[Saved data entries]
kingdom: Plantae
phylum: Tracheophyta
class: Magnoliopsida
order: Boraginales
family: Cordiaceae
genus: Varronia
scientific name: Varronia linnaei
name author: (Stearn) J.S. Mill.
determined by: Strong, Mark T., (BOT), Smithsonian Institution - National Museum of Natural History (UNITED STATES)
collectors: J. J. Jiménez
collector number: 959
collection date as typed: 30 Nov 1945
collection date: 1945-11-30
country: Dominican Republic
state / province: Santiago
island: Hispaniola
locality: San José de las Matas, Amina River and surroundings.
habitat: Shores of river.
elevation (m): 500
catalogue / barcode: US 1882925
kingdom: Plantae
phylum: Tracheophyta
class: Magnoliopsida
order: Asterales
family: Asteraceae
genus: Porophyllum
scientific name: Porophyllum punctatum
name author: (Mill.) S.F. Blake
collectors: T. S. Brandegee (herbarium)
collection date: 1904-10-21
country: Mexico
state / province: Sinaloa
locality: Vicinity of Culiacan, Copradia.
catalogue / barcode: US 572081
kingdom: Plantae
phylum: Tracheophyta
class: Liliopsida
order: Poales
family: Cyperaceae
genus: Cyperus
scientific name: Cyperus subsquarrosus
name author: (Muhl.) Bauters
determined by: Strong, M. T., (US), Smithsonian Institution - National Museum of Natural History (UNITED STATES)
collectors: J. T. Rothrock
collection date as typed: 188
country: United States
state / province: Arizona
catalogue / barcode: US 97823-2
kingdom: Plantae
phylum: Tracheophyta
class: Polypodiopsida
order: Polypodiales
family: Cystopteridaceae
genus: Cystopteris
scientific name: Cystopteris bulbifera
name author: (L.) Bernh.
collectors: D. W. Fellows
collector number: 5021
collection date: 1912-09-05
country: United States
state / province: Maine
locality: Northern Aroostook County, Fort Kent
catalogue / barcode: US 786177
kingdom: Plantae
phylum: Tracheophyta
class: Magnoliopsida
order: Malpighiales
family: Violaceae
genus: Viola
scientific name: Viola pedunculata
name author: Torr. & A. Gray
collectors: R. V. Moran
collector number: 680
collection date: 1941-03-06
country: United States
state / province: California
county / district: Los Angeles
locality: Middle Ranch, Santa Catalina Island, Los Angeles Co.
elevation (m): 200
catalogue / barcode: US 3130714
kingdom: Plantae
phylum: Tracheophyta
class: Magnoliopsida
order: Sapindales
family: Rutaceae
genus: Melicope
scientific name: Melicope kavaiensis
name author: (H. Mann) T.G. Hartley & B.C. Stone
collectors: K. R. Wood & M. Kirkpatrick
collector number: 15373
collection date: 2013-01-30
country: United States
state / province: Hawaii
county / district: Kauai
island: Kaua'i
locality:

▶ WHAT TO PRODUCE
Pull out every line in the rows above that contains the string "catalogue". Match case exactly.

▶ SOLUTION FOR THIS TASK
catalogue / barcode: US 1882925
catalogue / barcode: US 572081
catalogue / barcode: US 97823-2
catalogue / barcode: US 786177
catalogue / barcode: US 3130714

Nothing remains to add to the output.